Les postdoctorants du MIT, Bin Chen et Nitsan Goldstein, ont utilisé des indices visuels et texturaux pour définir un lieu spécifique. Ensuite, ils ont activé les neurones suppresseurs de douleur dans le cerveau pendant que les animaux se trouvaient dans cette « boîte anti-douleur ». Ces neurones, découverts par le laboratoire de Wang il y a quelques années, sont situés dans l’amygdale centrale, un centre de traitement des émotions du cerveau. En utilisant des canaux sensibles à la lumière, les chercheurs ont pu activer ces neurones pour supprimer la douleur dans la boîte anti-douleur et les laisser inactifs dans une boîte de contrôle.
Les souris ont appris à préférer la boîte anti-douleur et, lorsqu’elles y étaient placées, elles étaient moins sensibles à des stimuli potentiellement douloureux. « Juste en étant dans le contexte associé à la suppression de la douleur, nous avons observé une réduction de la douleur, même sans activer les neurones suppresseurs de douleur », explique Goldstein.
Soulagement de la douleur aiguë et chronique
Certains scientifiques ont réussi à obtenir un soulagement de la douleur par placebo chez les rongeurs en utilisant de la morphine, reliant les signaux environnementaux à la suppression de la douleur induite par les médicaments.
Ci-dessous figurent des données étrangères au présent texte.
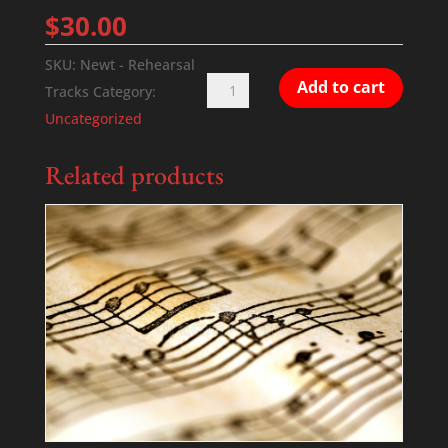
$
30.00
SKU:
Newt - Rehearsal
Newt
Add to cart
Tracks
Category:
-
Uncategorized
Rehearsal
Tracks
Related products
quantity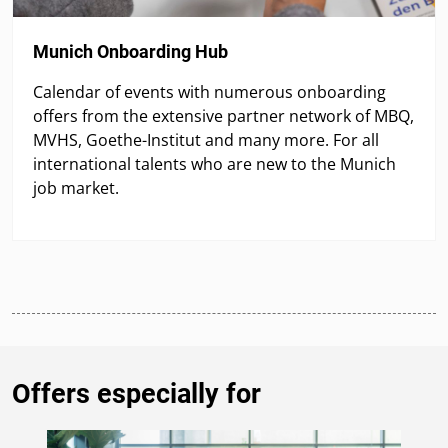
Munich Onboarding Hub
Calendar of events with numerous onboarding
offers from the extensive partner network of MBQ,
MVHS, Goethe-Institut and many more. For all
international talents who are new to the Munich
job market.
Offers especially for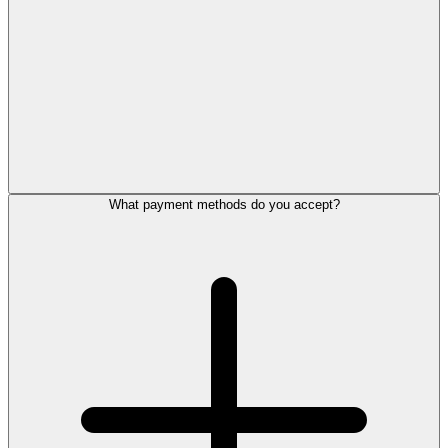
What payment methods do you accept?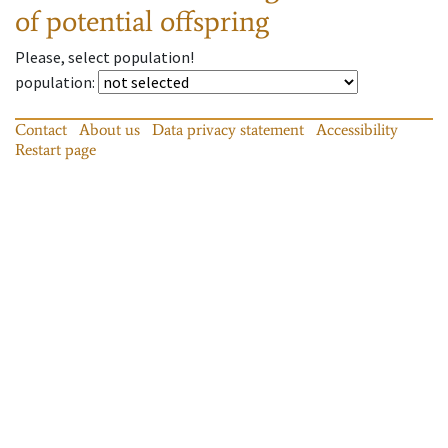
of potential offspring
Please, select population!
population
:
Contact
About us
Data privacy statement
Accessibility
Restart page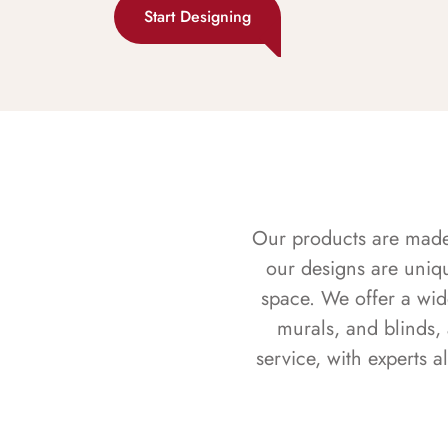
Start Designing
Our products are made f
our designs are uniq
space. We offer a wid
murals, and blinds,
service, with experts 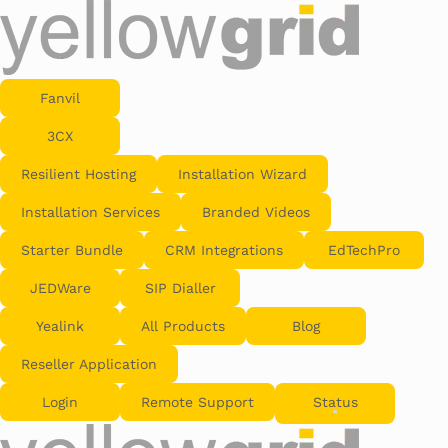
Fanvil
3CX
Resilient Hosting
Installation Wizard
Installation Services
Branded Videos
Starter Bundle
CRM Integrations
EdTechPro
JEDWare
SIP Dialler
Yealink
All Products
Blog
Reseller Application
Login
Remote Support
Status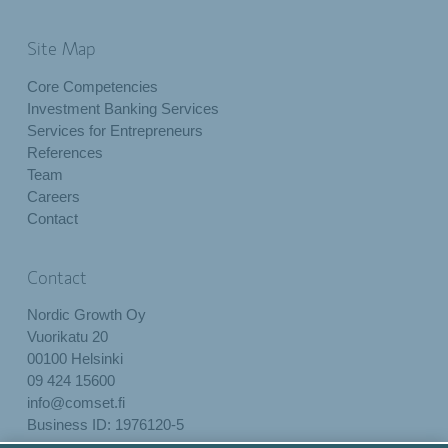
Site Map
Core Competencies
Investment Banking Services
Services for Entrepreneurs
References
Team
Careers
Contact
Contact
Nordic Growth Oy
Vuorikatu 20
00100 Helsinki
09 424 15600
info@comset.fi
Business ID: 1976120-5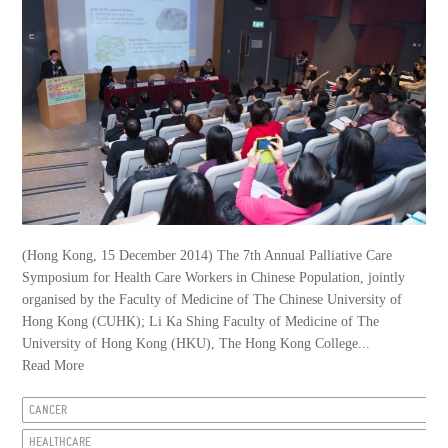
(Hong Kong, 15 December 2014) The 7th Annual Palliative Care
Symposium for Health Care Workers in Chinese Population, jointly
organised by the Faculty of Medicine of The Chinese University of
Hong Kong (CUHK); Li Ka Shing Faculty of Medicine of The
University of Hong Kong (HKU), The Hong Kong College...
Read More
CANCER
HEALTHCARE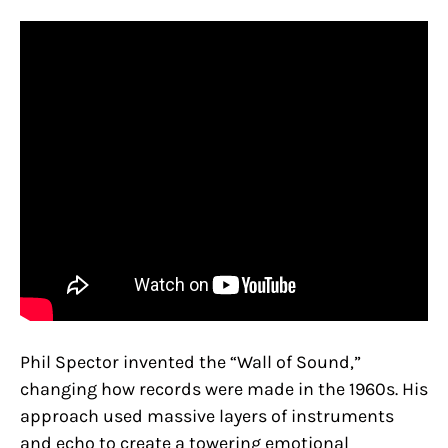
Phil Spector invented the “Wall of Sound,”
changing how records were made in the 1960s. His
approach used massive layers of instruments
and echo to create a towering emotional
Cependant, cette approche est plus efficace pour la douleur aiguë et son effet placebo est de courte durée, pratiquement inefficace contre la douleur chronique. Wang, Chen et Goldstein ont constaté que leur effet placebo était efficace pour soulager à la fois la douleur aiguë et chronique.
Dans leurs expériences, les souris présentant une hypersensibilité au toucher induite par la chimiothérapie ont montré une préférence pour la boîte anti-douleur, similaire aux souris exposées à une douleur aiguë. Une fois dans la boîte, leur sensibilité à la douleur induite par la chimiothérapie était éliminée.
Une surprise majeure est survenue lorsque les chercheurs ont examiné les neurones suppresseurs de douleur de l’amygdale centrale. Ils s’attendaient à ce que ces neurones soient réactivés lorsque les souris retournaient dans la boîte anti-douleur, mais ils sont restés silencieux. « Ces neurones ne sont pas réactivés, mais les souris ne semblent plus souffrir », explique Wang. « Cela suggère que ce souvenir de bien-être est transféré ailleurs. »
Goldstein ajoute qu’il doit exister un circuit neuronal anti-douleur activé par des contextes associés au soulagement de la douleur. Le nouveau modèle placebo de l’équipe prépare les chercheurs à étudier ces voies. Une meilleure compréhension de ces circuits pourrait permettre aux cliniciens d’utiliser l’effet placebo, seul ou en combinaison avec des traitements actifs, pour mieux gérer la douleur des patients à l’avenir.